Ainda conforme a assessoria do MP, as investigações foram conduzidas pelo Núcleo de Foz do Iguaçu da Divisão de Combate à Corrupção da Polícia Civil, após requisição do Ministério Público do Paraná, e apuram eventual prática de fraude a licitação e violação de direito autoral (plágio). São apurados possíveis crimes referentes ao processo licitatório 17/2018, que teve por objeto a execução de melhorias no sistema de iluminação pública de Foz do Iguaçu, incluindo o fornecimento de materiais, e gerou um contrato no valor de R$ 10.325.990,94. Apenas uma empresa foi habilitada no processo, havendo indícios de favorecimento a partir de exigências do edital.

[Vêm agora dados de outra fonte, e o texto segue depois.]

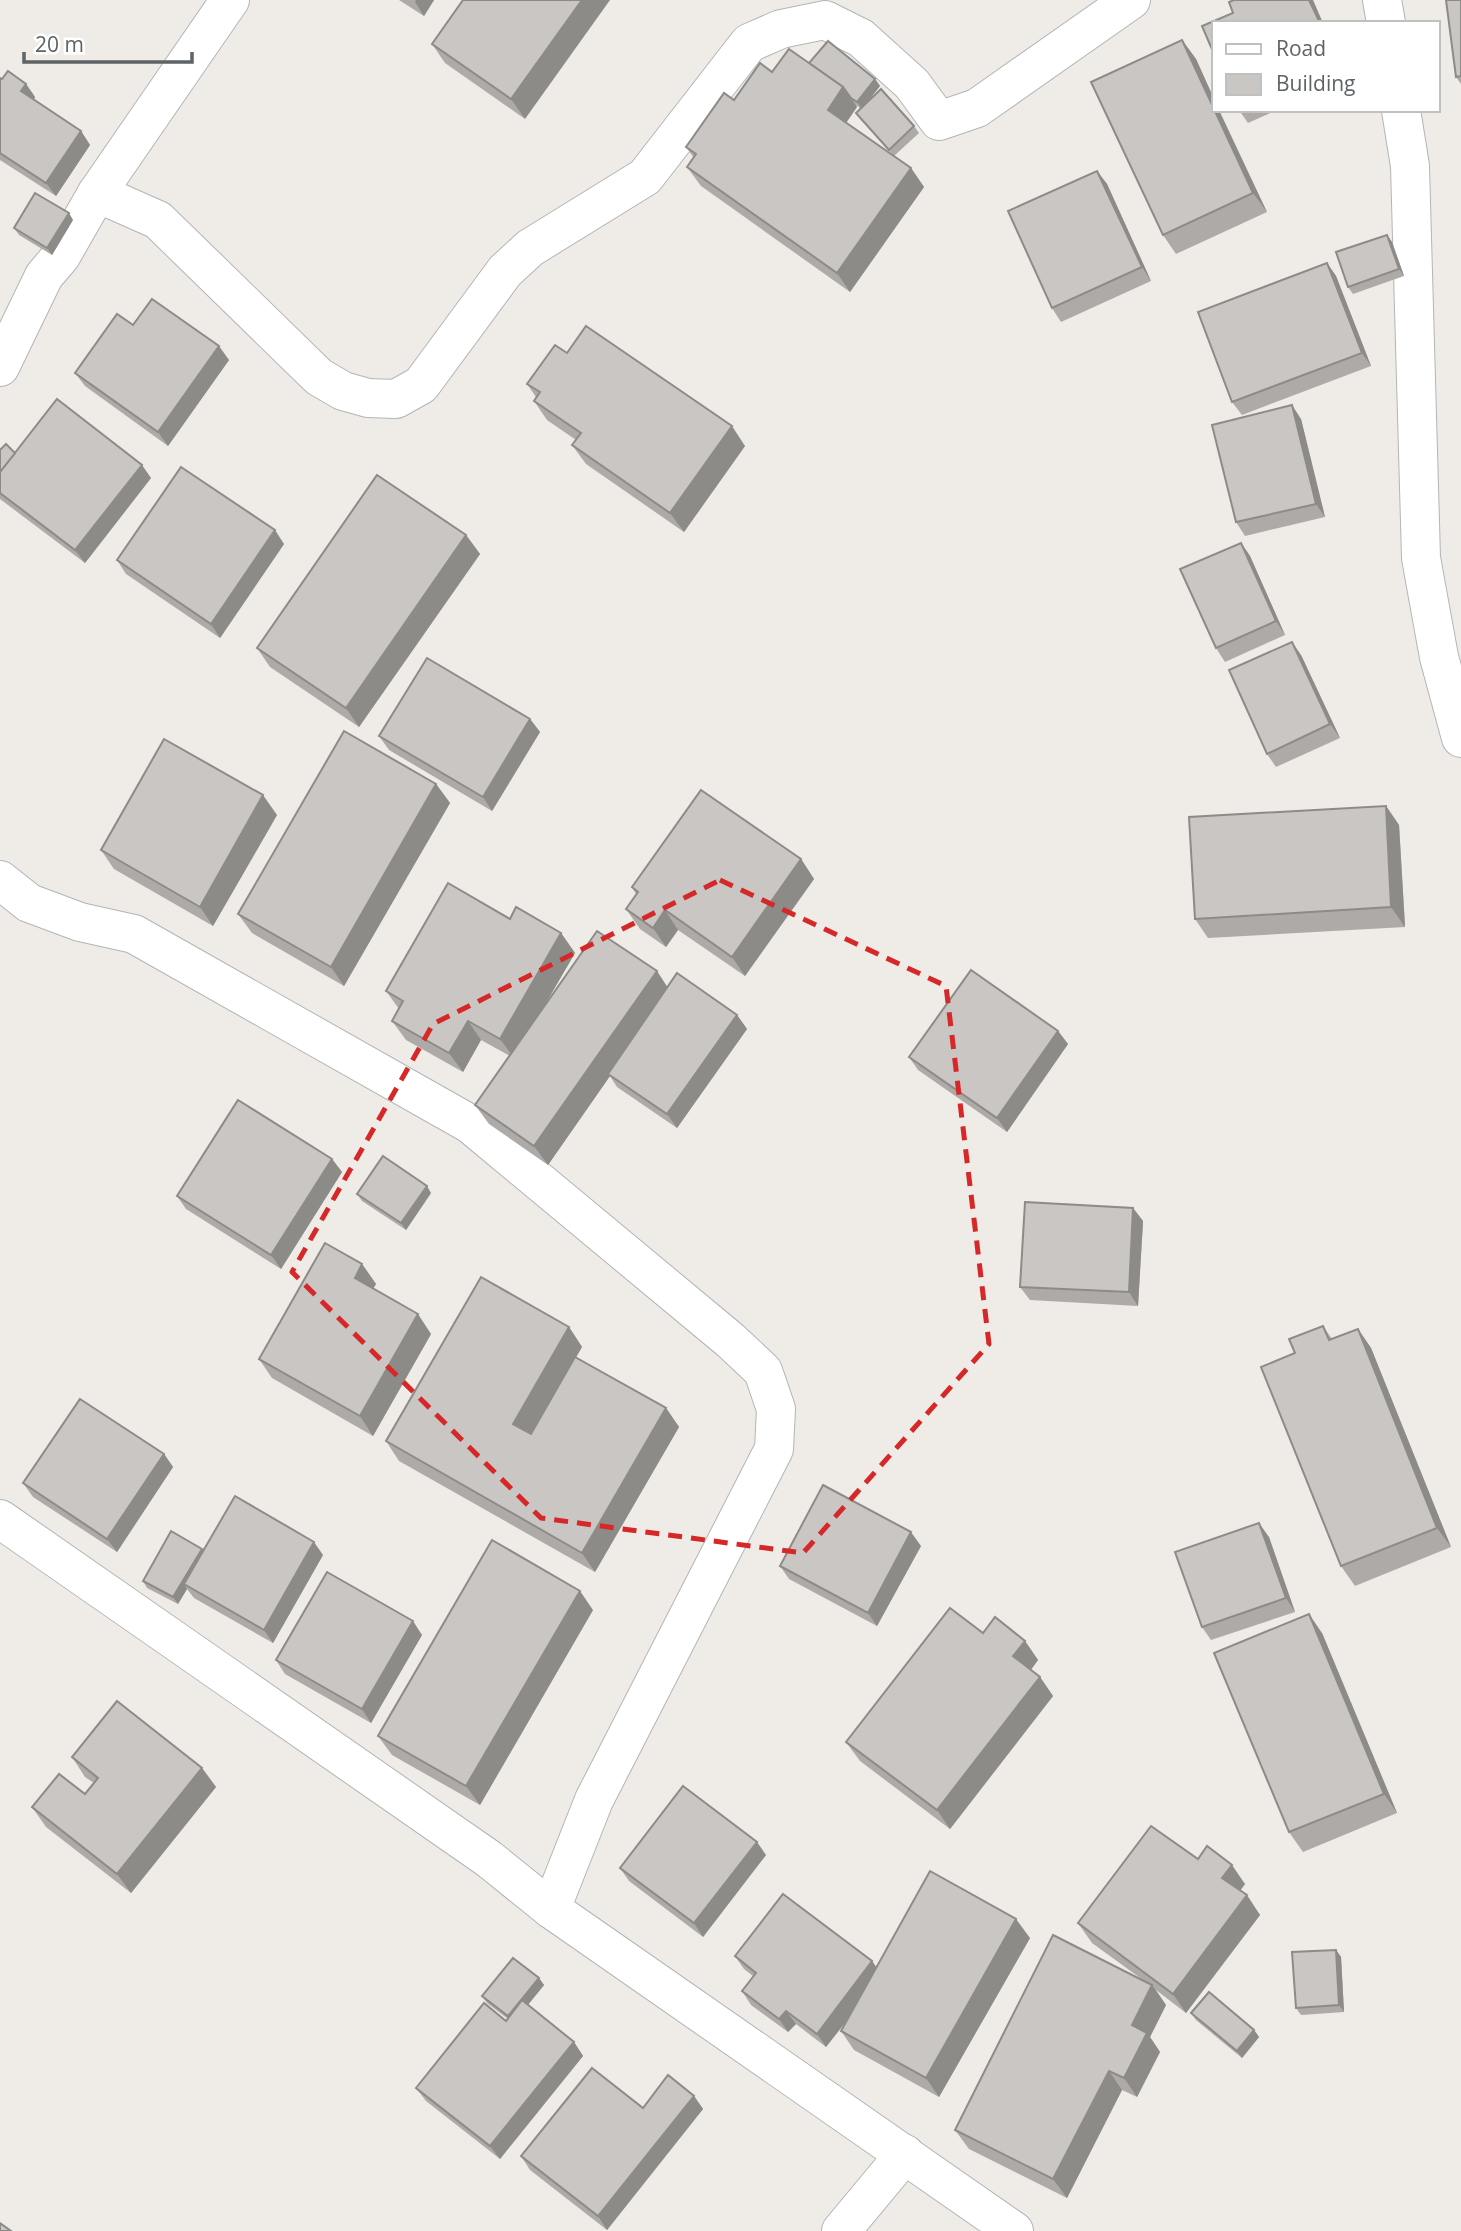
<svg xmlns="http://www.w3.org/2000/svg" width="1461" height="2231" viewBox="0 0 1461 2231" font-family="'Open Sans',sans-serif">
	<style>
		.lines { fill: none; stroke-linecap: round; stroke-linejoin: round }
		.minor-casing { stroke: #b2b5b7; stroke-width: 40 }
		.minor { stroke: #fff; stroke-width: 38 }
		.wall { fill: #aeaaa8; fill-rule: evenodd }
		.shaded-wall { fill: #8d8b88 }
		.building { fill: #cac6c3; stroke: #8d8b88; stroke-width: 2 }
		.marked { fill: none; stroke: #d62828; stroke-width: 5; stroke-dasharray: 14 9; stroke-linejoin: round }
	</style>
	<rect width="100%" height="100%" fill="#efebe7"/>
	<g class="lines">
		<defs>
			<g id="minor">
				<path d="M1382,0l4,23"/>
				<path d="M1401,110l9,56 11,392 18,99 22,81"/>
				<path d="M97,193l133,-193"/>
				<path d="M0,367l44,-91 17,-20 36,-63 61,27 161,157 24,14 25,7 28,1 25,-14 84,-114 25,-23 115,-71 104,-134 32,-14 44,-9 36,18 51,46 27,37 38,-13 154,-108"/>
				<path d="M0,880l29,23 51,19 54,12 336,190 260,216 33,31 13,38 -2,40 -180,351 -43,109"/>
				<path d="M0,1519l489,340 62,50 463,322"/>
				<path d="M841,2231l64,-77"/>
			</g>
		</defs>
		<use href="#minor" class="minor-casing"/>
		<use href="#minor" class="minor"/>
	</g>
	<g class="wall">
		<path d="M399,0h35l-10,16z"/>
		<path d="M463,0l62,119 -80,-56 -13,-19z"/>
		<path d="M1461,0v84l-5,-7z"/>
		<path d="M1182,40l14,19 18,40v11l53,102 -91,42 -13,-19z"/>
		<path d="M809,63l66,16 5,7 -12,15 46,25 5,7 -25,23 17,12 13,19 -74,105 -149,-106 -14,-19 7,-9 -8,-11 48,-47 38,-28zM856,105l4,3 -4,5 5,7 32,35 -47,-32 11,-16z"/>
		<path d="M0,78l26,6 9,13 -1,3 47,31 9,14 -34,51 -56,-36z"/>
		<path d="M1239,110h38l-29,13z"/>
		<path d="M1097,171l10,13 44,97 -90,41 -9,-14z"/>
		<path d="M73,220l-21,35 -33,-20 -5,-7z"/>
		<path d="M1387,235l5,7 12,34 -51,18 -5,-7z"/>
		<path d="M1327,263l9,13 35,90 -129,49 -10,-13z"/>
		<path d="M133,325l96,35 -61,86 -83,-60 -10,-13z"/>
		<path d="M567,353l178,93 -61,86 -98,-68 -14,-19 4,-5 -29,-20 -13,-19 2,-4 -9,-13z"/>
		<path d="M1301,419l24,98 -80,19 -9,-14z"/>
		<path d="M0,450l15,3 136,25 -66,85 -85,-64z"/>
		<path d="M466,535l14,19 -121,173 -89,-60 -13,-19z"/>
		<path d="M1241,543l9,13 35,79 -60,27 -9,-14z"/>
		<path d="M284,544l-64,94 -94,-64 -9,-14z"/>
		<path d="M1301,655l39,83 -64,29 -9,-13z"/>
		<path d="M530,719l10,13 -48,79 -103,-61 -10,-14z"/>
		<path d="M436,784l14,19 -106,183 -92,-53 -14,-19z"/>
		<path d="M1386,806l13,19 6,102 -197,11 -13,-19z"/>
		<path d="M277,815l-64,111 -99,-57 -13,-19z"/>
		<path d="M801,859l13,20 -69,97 -67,-46 -12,17 -26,-18 -14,-20 10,-15 -4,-7z"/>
		<path d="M510,919l51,14 14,20 -34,58 127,-24 69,28 10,14 -70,99 -60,-41 -7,-11 -62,89 -59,-41 -14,-19 35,-49 -29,-16 -18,32 -57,-32 -14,-19 7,-12 -13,-18z"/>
		<path d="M1058,1031l10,13 -61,88 -89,-62 -9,-13z"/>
		<path d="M332,1159l10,13 -61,97 -95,-60 -9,-13z"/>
		<path d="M431,1193l-25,37 -44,-29 -5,-7z"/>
		<path d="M1133,1208l10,13 -5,85 -108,-6 -10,-13z"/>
		<path d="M362,1264l14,20 -3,5 58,45 -58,102 -101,-58 -13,-19z"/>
		<path d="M1323,1326l9,13 26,-10 13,19 80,199 -96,39 -14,-20 -46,-213z"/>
		<path d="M569,1327l13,20 -6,10 90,51 13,19 -84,145 -196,-111 -13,-20z"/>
		<path d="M164,1454l9,13 -56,85 -84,-55 -10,-14z"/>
		<path d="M1269,1537l26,75 -84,28 -9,-13z"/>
		<path d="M921,1546l-44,80 -88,-47 -9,-13z"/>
		<path d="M203,1551l120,4 -50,88 -79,-45 -7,-9 -9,15 -31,-16 -4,-7z"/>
		<path d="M593,1610l-113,195 -88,-50 -14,-19z"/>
		<path d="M983,1633l42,8 13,19 -7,10 9,7 13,19 -103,133 -90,-68 -14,-19z"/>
		<path d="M1322,1633l75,180 -94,39 -14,-20z"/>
		<path d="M422,1635l-51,88 -86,-49 -9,-14z"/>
		<path d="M72,1757l130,11 14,19 -85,106 -85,-66 -14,-20 53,-13 9,-11 -9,-6z"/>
		<path d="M766,1855l-63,82 -74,-56 -9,-13z"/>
		<path d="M1198,1859l47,25 -5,7 20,24 -74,98 -30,-23 10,15 -16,32 10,15 -23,45 -15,-7 -55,108 -98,-49 -14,-19 188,-150 -51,-37 -14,-20z"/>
		<path d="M1030,1938l-91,159 -85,-47 -13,-19 4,-8 -19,24 -30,-23 -8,8 -37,-27 -9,-14 11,-15 -9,-7 -9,-13 137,5 4,6z"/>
		<path d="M1336,1950l5,7 3,55 -43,3 -5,-7z"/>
		<path d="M539,1978l5,7 -16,20 46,37 9,14 -83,103 -74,-58 -10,-13 92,-69 -21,-16 -5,-7z"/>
		<path d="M1191,2013l63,17 5,7 -17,21 -46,-38z"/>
		<path d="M694,2096l9,13 -96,121 -77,-60 -9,-14 122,-48z"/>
	</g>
	<g class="shaded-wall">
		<path d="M416,0h18l-10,16 -9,-14z"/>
		<path d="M582,0h28l-85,119 -14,-20z"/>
		<path d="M1309,0h4l10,23h-3z"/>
		<path d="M1182,40l14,19 18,40v10z"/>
		<path d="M875,79l5,7 -18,23 -5,-7z"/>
		<path d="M26,84l9,13 -4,8 -10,-14z"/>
		<path d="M843,87l14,20 -16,23 -13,-20z"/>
		<path d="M1215,110h4l48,102 -14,-19z"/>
		<path d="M81,131l9,14 -34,51 -10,-13z"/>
		<path d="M911,168l13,19 -74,105 -13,-19z"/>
		<path d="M1097,171l10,13 44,97 -9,-14z"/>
		<path d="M69,213l4,7 -21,35 -5,-7z"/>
		<path d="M1387,235l5,7 12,34 -5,-7z"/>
		<path d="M1327,263l9,13 35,90 -9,-13z"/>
		<path d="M219,346l10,14 -61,86 -10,-14z"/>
		<path d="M1292,405l9,14 24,98 -9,-13z"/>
		<path d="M732,426l13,20 -61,86 -14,-19z"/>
		<path d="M142,465l9,13 -66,85 -10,-13z"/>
		<path d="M275,530l9,14 -64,94 -9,-14z"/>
		<path d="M466,535l14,19 -121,173 -13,-19z"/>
		<path d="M1241,543l9,13 35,79 -9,-14z"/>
		<path d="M1292,642l9,13 39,83 -10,-14z"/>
		<path d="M530,719l10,13 -48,79 -9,-14z"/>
		<path d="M436,784l14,19 -106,183 -13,-19z"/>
		<path d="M263,795l14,20 -64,111 -13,-19z"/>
		<path d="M1386,806l13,19 6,102 -14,-20z"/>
		<path d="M801,859l13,20 -69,97 -13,-19z"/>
		<path d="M665,910l13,20 -12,17 -13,-19z"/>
		<path d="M561,933l14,20 -61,105 -14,-19z"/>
		<path d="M657,971l13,20 -62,83 2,2 -62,89 -14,-19z"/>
		<path d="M737,1015l10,14 -70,99 -10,-14z"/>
		<path d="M468,1021l13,19 -18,32 -14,-19z"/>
		<path d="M1058,1031l10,13 -61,88 -10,-14z"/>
		<path d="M332,1159l10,13 -61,97 -10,-14z"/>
		<path d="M427,1186l4,7 -25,37 -5,-7z"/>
		<path d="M1133,1208l10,13 -5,85 -9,-14z"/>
		<path d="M362,1264l14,20 -8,13 -13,-19z"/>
		<path d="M418,1314l13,20 -58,102 -13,-20z"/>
		<path d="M569,1327l13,20 -55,96 -14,-19z"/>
		<path d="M1358,1329l13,19 80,199 -14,-19z"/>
		<path d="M666,1408l13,19 -84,145 -13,-19z"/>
		<path d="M164,1454l9,13 -56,85 -10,-13z"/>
		<path d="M1259,1523l10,14 26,75 -9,-14z"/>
		<path d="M911,1532l10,14 -44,80 -9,-13z"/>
		<path d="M314,1542l9,13 -50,88 -9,-13z"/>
		<path d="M202,1549l5,7 -23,28 3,5 -9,15 -5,-7z"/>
		<path d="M580,1591l13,19 -113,195 -14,-19z"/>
		<path d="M1309,1614l13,19 75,180 -13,-19z"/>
		<path d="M413,1621l9,14 -51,88 -9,-14z"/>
		<path d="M1025,1641l13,19 -12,16 -13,-20z"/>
		<path d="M1040,1677l13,19 -103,133 -13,-19z"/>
		<path d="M202,1768l14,19 -85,106 -14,-19z"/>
		<path d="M757,1842l9,13 -63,82 -9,-14z"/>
		<path d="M1232,1865l13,19 -10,13 -13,-19z"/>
		<path d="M1247,1895l13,20 -74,98 -13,-19z"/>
		<path d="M1016,1919l14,19 -91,159 -13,-19z"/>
		<path d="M1336,1950l5,7 3,55 -5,-7z"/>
		<path d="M872,1961l10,14 -56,72 -9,-13z"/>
		<path d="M539,1978l5,7 -31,38 -5,-7z"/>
		<path d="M1152,1985l14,20 -16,32 10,15 -23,45 -13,-19 8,-53z"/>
		<path d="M786,2011l10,13 -8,8 -9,-13z"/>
		<path d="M1254,2030l5,7 -17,21 -5,-7z"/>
		<path d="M574,2042l9,14 -83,103 -10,-13z"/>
		<path d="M1109,2071l13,19 -55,108 -14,-19z"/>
		<path d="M694,2096l9,13 -96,121 -9,-14z"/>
	</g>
	<g class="building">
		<path d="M463,0h119l-71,99 -79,-55z"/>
		<path d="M1234,0h75l11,23h-106v31l-12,-28 31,-13 -4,-11z"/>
		<path d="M1446,0h15v76l-5,1z"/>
		<path d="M1182,40l71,153 -90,42 -72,-153z"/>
		<path d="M828,41l47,38 -18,23 -6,-4 -8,-11 -34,-24z"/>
		<path d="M789,49l54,38 -15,23 83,58 -74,105 -150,-106 9,-13 -10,-7 38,-54 10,7 26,-37 12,9z"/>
		<path d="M8,71l18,13 -5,7 60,40 -35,52 -46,-30v-75l2,1z"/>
		<path d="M881,89l33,37 -25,24 -33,-37z"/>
		<path d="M1097,171l45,96 -90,41 -44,-97z"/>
		<path d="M35,193l34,20 -22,35 -33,-20z"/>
		<path d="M1387,235l12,34 -51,18 -12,-35z"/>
		<path d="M1327,263l35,90 -130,49 -34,-90z"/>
		<path d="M152,299l67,47 -61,86 -83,-59 42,-59 16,11z"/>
		<path d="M586,326l146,100 -62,87 -98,-68 9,-12 -47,-32 6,-9 -13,-8 28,-39 12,8z"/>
		<path d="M57,399l85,66 -67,85 -75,-57v-21z"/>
		<path d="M1292,405l24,99 -80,18 -24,-97z"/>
		<path d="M6,444l9,9 -15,19v-22z"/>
		<path d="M181,467l94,63 -64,94 -94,-64z"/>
		<path d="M377,475l89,60 -120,173 -89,-60z"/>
		<path d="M1241,543l35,78 -60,27 -36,-79z"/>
		<path d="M1292,642l38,82 -63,30 -38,-84z"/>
		<path d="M427,658l103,61 -47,78 -104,-61z"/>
		<path d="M344,731l92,53 -105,183 -93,-53z"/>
		<path d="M164,739l99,56 -63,112 -99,-57z"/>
		<path d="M701,790l100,69 -69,98 -67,-47 -12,18 -27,-19 12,-17 -6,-5z"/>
		<path d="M1386,806l5,101 -196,12 -6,-102z"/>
		<path d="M448,883l62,36 6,-12 45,26 -61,106 -32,-18 -19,32 -57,-32 11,-20 -17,-10z"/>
		<path d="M597,931l60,40 -123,175 -59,-41z"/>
		<path d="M971,970l87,61 -61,87 -88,-61z"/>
		<path d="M677,973l60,42 -70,99 -59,-40z"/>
		<path d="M238,1100l94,59 -61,96 -94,-59z"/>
		<path d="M383,1156l44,30 -26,37 -44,-29z"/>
		<path d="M1025,1202l108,6 -4,84 -109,-5z"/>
		<path d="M325,1243l37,21 -7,14 63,36 -58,102 -101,-57z"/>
		<path d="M481,1277l88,50 -56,97 18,10 44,-77 91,51 -84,145 -196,-112z"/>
		<path d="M1323,1326l6,14 29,-11 79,199 -96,38 -80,-199 34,-14 -6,-14z"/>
		<path d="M80,1399l84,55 -57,85 -84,-56z"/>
		<path d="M823,1485l88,47 -43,81 -88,-47z"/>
		<path d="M235,1496l79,46 -50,88 -80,-46z"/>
		<path d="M1259,1523l27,75 -84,29 -27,-75z"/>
		<path d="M171,1531l31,18 -29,48 -30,-16z"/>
		<path d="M492,1540l88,51 -114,195 -88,-50z"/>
		<path d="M327,1572l86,49 -51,88 -86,-49z"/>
		<path d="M950,1608l33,25 12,-16 30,24 -12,15 27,21 -103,133 -91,-68z"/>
		<path d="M1309,1614l75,180 -95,38 -75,-179z"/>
		<path d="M117,1701l85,67 -85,106 -85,-67 27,-33 26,20 13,-16 -26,-21z"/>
		<path d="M683,1786l74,56 -63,81 -74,-55z"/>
		<path d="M1151,1826l47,33 9,-13 25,19 -10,13 25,17 -74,99 -95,-71z"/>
		<path d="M930,1871l86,48 -90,159 -85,-47z"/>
		<path d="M783,1894l89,67 -55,73 -31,-23 -7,8 -37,-28 14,-18 -21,-17z"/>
		<path d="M1053,1935l99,50 -20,40 15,8 -23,45 -15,-7 -56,108 -98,-49z"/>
		<path d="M1336,1950l3,55 -43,3 -4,-56z"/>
		<path d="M513,1958l26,20 -31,38 -26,-20z"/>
		<path d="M1209,1992l45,38 -17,21 -46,-38z"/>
		<path d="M522,2000l52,42 -84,104 -74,-58 68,-85 22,18z"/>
		<path d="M592,2068l51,40 25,-33 26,21 -96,120 -77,-60z"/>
		<path d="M0,2223l11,8h-11z"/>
	</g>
	<path class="marked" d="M720,880l226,106 43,358 -186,209 -262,-35 -249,-246 141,-248z"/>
	<rect x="1212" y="21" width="228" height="91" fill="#ffffff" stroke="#bfc1c1" stroke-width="2"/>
	<rect x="1226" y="44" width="35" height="10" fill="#ffffff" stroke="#bfc1c1" stroke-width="2"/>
	<text x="1276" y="56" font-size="21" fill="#5e6365">Road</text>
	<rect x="1226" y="74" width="35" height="21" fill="#cac6c3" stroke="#bfc1c1" stroke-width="2"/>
	<text x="1276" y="91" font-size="21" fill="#5e6365">Building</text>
	<path d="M24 52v10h168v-10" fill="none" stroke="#5e6365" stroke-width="3.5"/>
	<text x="35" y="52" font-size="21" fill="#5e6365" stroke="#ffffff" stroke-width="5" paint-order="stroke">20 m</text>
</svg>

As apurações feitas até aqui teriam verificado que o projeto básico não foi produzido levando em consideração as particularidades de Foz do Iguaçu e sim copiado de obras que tomaram por base o contexto de iluminação pública de outras cidades e países. Há indícios, ainda, de que as cotações de preços usadas para firmar o valor estipulado no edital foram fraudulentas e indicaram valores superfaturados.

Além disso, foram identificados na execução do contrato atos possivelmente direcionados e com indícios de fraude para a má execução do objeto, fatos acobertados pelos servidores responsáveis pela fiscalização do contrato. Também foram verificados indícios da existência de laranjas na condução da empresa vencedora.

Em nota, a Energepar se disse surpresa com a operação e que precisa se inteirar completamente do caso para se manifestar sobre o caso.

Não tem relação

Atualmente, a Energepar também executa os serviços de manutenção e ampliação do parque de iluminação pública araucariense. Porém, a operação deflagrada hoje não tem qualquer relação com o contrato existente a empresa e a Prefeitura de Araucária.